Trump to Press Gaza Peace Proposal in White House Talks with Netanyahu

U.S. President Donald Trump meets with Israeli Prime Minister Benjamin Netanyahu in the Oval Office at the White House in Washington, U.S., April 7, 2025. REUTERS/Kevin Mohatt/ File Photo

U.S. President Donald Trump will host Israeli Prime Minister Benjamin Netanyahu at the White House on Monday, seeking to push forward a peace framework for Gaza amid mounting international recognition of Palestinian statehood and Israel’s deepening global isolation.

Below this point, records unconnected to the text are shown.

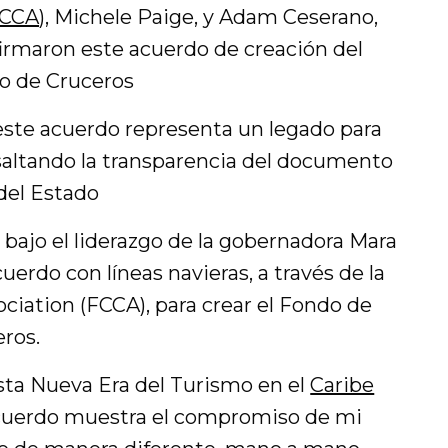
CCA
), Michele Paige, y Adam Ceserano,
firmaron este acuerdo de creación del
o de Cruceros
este acuerdo representa un legado para
saltando la transparencia del documento
 del Estado
bajo el liderazgo de la gobernadora Mara
erdo con líneas navieras, a través de la
ciation (FCCA), para crear el Fondo de
ros.
esta Nueva Era del Turismo en el
Caribe
 acuerdo muestra el compromiso de mi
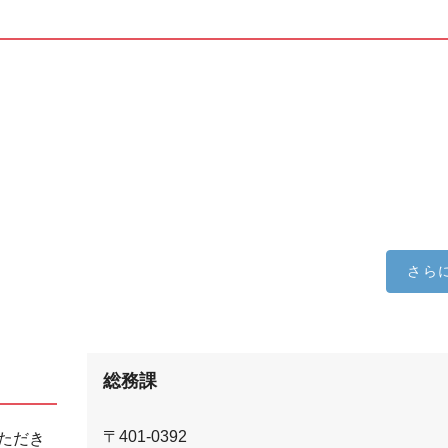
さら
総務課
〒401-0392
ただき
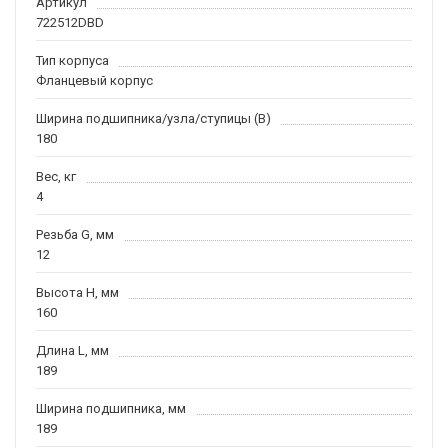
Артикул
722512DBD
Тип корпуса
Фланцевый корпус
Ширина подшипника/узла/ступицы (B)
180
Вес, кг
4
Резьба G, мм
12
Высота H, мм
160
Длина L, мм
189
Ширина подшипника, мм
189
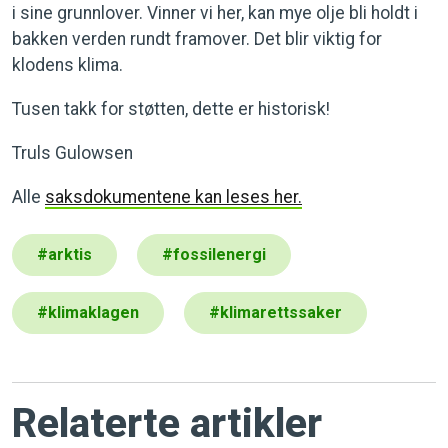
i sine grunnlover. Vinner vi her, kan mye olje bli holdt i
bakken verden rundt framover. Det blir viktig for
klodens klima.
Tusen takk for støtten, dette er historisk!
Truls Gulowsen
Alle
saksdokumentene kan leses her.
#
arktis
#
fossilenergi
#
klimaklagen
#
klimarettssaker
Relaterte artikler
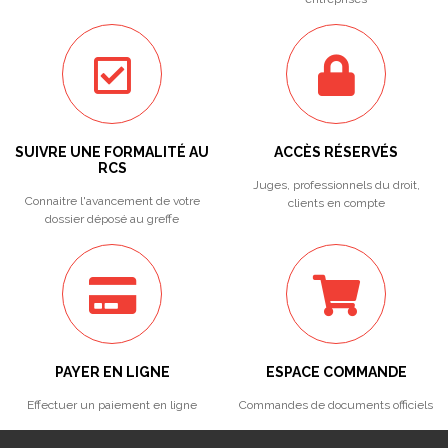
SUIVRE UNE FORMALITÉ AU
ACCÈS RÉSERVÉS
RCS
Juges, professionnels du droit,
Connaitre l'avancement de votre
clients en compte
dossier déposé au greffe
PAYER EN LIGNE
ESPACE COMMANDE
Effectuer un paiement en ligne
Commandes de documents officiels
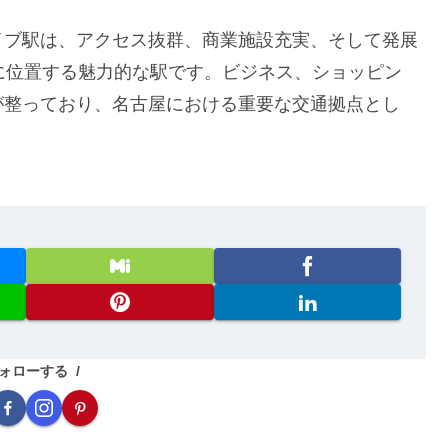
イブ駅は、アクセス抜群、商業施設充実、そして発展
に位置する魅力的な駅です。ビジネス、ショッピン
が整っており、名古屋における重要な交通拠点とし
。
ォローする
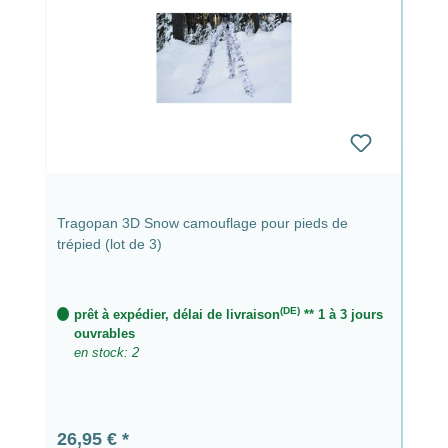
Tragopan 3D Snow camouflage pour pieds de
trépied (lot de 3)
(DE)
prêt à expédier, délai de livraison
** 1 à 3 jours
ouvrables
en stock: 2
Prix régulier :
26,95 €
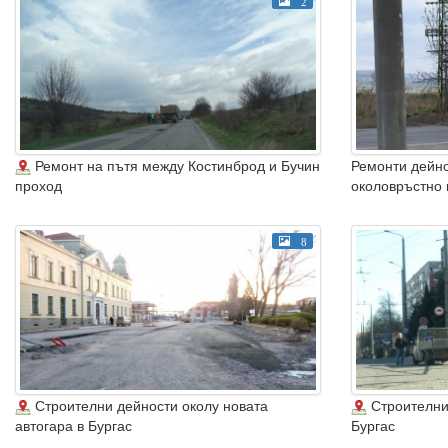
2
Ремонт на пътя между Костинброд и Бучин
Ремонти дейно
проход
околовръстно
8
Строителни дейности околу новата
Строителни 
автогара в Бургас
Бургас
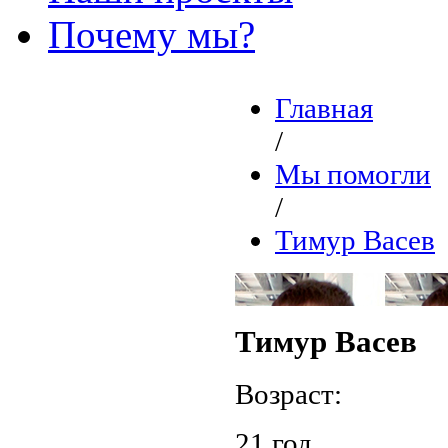
Почему мы?
Главная
/
Мы помогли
/
Тимур Васев
Тимур Васев
Возраст:
21 год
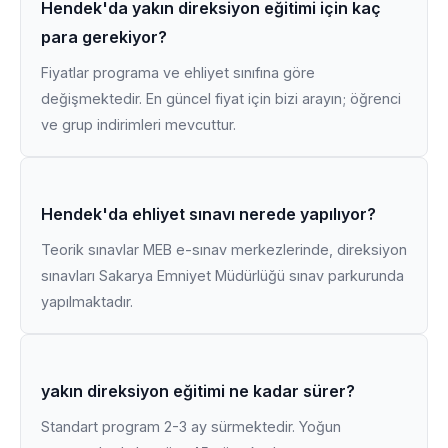
Hendek'da yakın direksiyon eğitimi için kaç
para gerekiyor?
Fiyatlar programa ve ehliyet sınıfına göre
değişmektedir. En güncel fiyat için bizi arayın; öğrenci
ve grup indirimleri mevcuttur.
Hendek'da ehliyet sınavı nerede yapılıyor?
Teorik sınavlar MEB e-sınav merkezlerinde, direksiyon
sınavları Sakarya Emniyet Müdürlüğü sınav parkurunda
yapılmaktadır.
yakın direksiyon eğitimi ne kadar sürer?
Standart program 2-3 ay sürmektedir. Yoğun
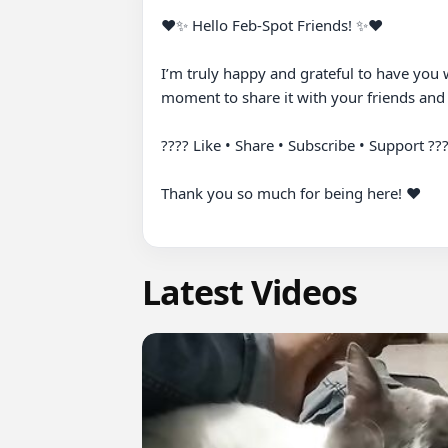
♥✨ Hello Feb-Spot Friends! ✨♥

I’m truly happy and grateful to have you 
moment to share it with your friends and 
???? Like • Share • Subscribe • Support ???
Thank you so much for being here! ❤️

Latest Videos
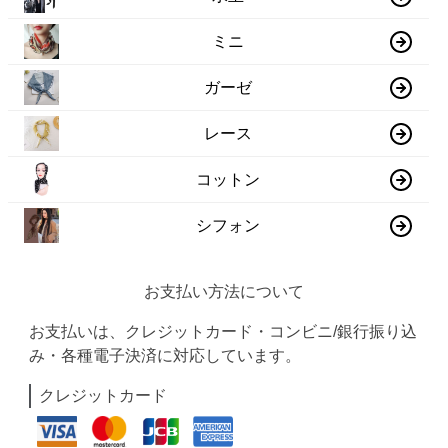
ミニ
ガーゼ
レース
コットン
シフォン
お支払い方法について
お支払いは、クレジットカード・コンビニ/銀行振り込
み・各種電子決済に対応しています。
クレジットカード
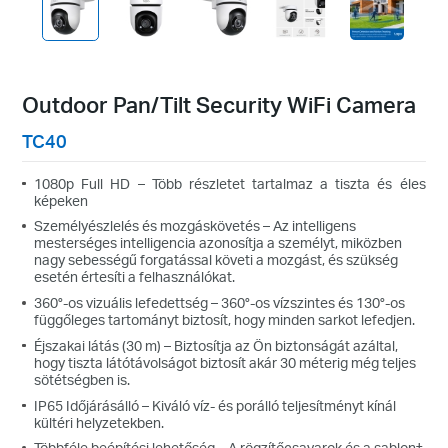
Outdoor Pan/Tilt Security WiFi Camera
TC40
1080p Full HD – Több részletet tartalmaz a tiszta és éles
képeken
Személyészlelés és mozgáskövetés – Az intelligens
mesterséges intelligencia azonosítja a személyt, miközben
nagy sebességű forgatással követi a mozgást, és szükség
esetén értesíti a felhasználókat.
360°-os vizuális lefedettség – 360°-os vízszintes és 130°-os
függőleges tartományt biztosít, hogy minden sarkot lefedjen.
Éjszakai látás (30 m) – Biztosítja az Ön biztonságát azáltal,
hogy tiszta látótávolságot biztosít akár 30 méterig még teljes
sötétségben is.
IP65 Időjárásálló – Kiváló víz- és porálló teljesítményt kínál
kültéri helyzetekben.
Többféle beépítési lehetőség – A rögzítőcsavarok és a sablon‡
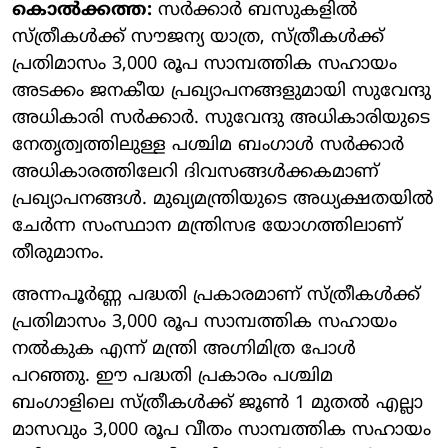
കൊല്‍ക്കത്ത:
സര്‍ക്കാര്‍ ബസുകളില്‍
സ്ത്രീകള്‍ക്ക് സൗജന്യ യാത്ര, സ്ത്രീകള്‍ക്ക്
പ്രതിമാസം 3,000 രൂപ സാമ്പത്തിക സഹായം
അടക്കം ജനകീയ പ്രഖ്യാപനങ്ങളുമായി സുവേന്ദു
അധികാരി സര്‍ക്കാര്‍. സുവേന്ദു അധികാരിയുടെ
നേതൃത്വത്തിലുള്ള പശ്ചിമ ബംഗാള്‍ സര്‍ക്കാര്‍
അധികാരത്തിലേറി ദിവസങ്ങള്‍ക്കകമാണ്
പ്രഖ്യാപനങ്ങള്‍. മുഖ്യമന്ത്രിയുടെ അധ്യക്ഷതയില്‍
ചേര്‍ന്ന സംസ്ഥാന മന്ത്രിസഭ യോഗത്തിലാണ്
തീരുമാനം.
അന്നപൂര്‍ണ്ണ പദ്ധതി പ്രകാരമാണ് സ്ത്രീകള്‍ക്ക്
പ്രതിമാസം 3,000 രൂപ സാമ്പത്തിക സഹായം
നല്‍കുക എന്ന് മന്ത്രി അഗ്നിമിത്ര പോള്‍
പറഞ്ഞു. ഈ പദ്ധതി പ്രകാരം പശ്ചിമ
ബംഗാളിലെ സ്ത്രീകള്‍ക്ക് ജൂണ്‍ 1 മുതല്‍ എല്ലാ
മാസവും 3,000 രൂപ വീതം സാമ്പത്തിക സഹായം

The meeting, Netanyahu’s fourth visit to Washington since Trump’s return to office in January, comes as the Gaza war approaches its second year and frustration grows over the humanitarian toll and stalled negotiations.

Trump said on Sunday he hopes Netanyahu will agree to a plan aimed not only at ending the fighting in Gaza and securing the release of hostages, but also at advancing a broader Middle East peace initiative.

“We’re getting a very good response because Bibi wants to make the deal too. Everybody wants to make the deal,” Trump told Reuters, crediting Saudi Arabia, Qatar, the UAE, Jordan, and Egypt for their involvement. “It’s called peace in the Middle East, more than Gaza. Gaza is a part of it. But it’s peace in the Middle East.”

According to U.S. officials, the draft 21-point plan circulated last week at the U.N. General Assembly calls for the release of all hostages, a halt to Israeli strikes in Qatar, and renewed dialogue with Palestinians toward “peaceful coexistence.”

Israel has yet to formally respond, with one senior official cautioning it was “too early to tell” whether an agreement is possible.

Netanyahu faces mounting pressure from families of hostages and a war-weary Israeli public, while his far-right coalition partners continue to reject Palestinian statehood and urge annexation of parts of the occupied West Bank.

Trump, however, has warned Israel not to move ahead with annexation, saying it would jeopardize the Abraham Accords, the normalization deals his first administration brokered with several Arab states.

The White House meeting follows Netanyahu’s combative appearance at the U.N., where many delegates walked out during his address and he denounced Western recognition of Palestinian statehood as a “disgraceful decision” that rewarded terrorism.

Britain, France, Canada, Australia and other U.S. allies formally backed Palestinian independence last week in a significant diplomatic shift.

Israel launched its offensive in Gaza after the October 7, 2023, Hamas-led attack that killed about 1,200 people in Israel, according to official tallies.

Since then, more than 65,000 people have been killed in Gaza, according to local health authorities, with much of the enclave reduced to rubble, hunger spreading, and an International Criminal Court arrest warrant issued against Netanyahu for alleged war crimes.

Israel denies wrongdoing and rejects the court’s jurisdiction.

While Trump and Netanyahu remain closely aligned, analysts warn that Monday’s talks could expose differences over how to balance Israel’s security demands with international pressure for a credible peace path.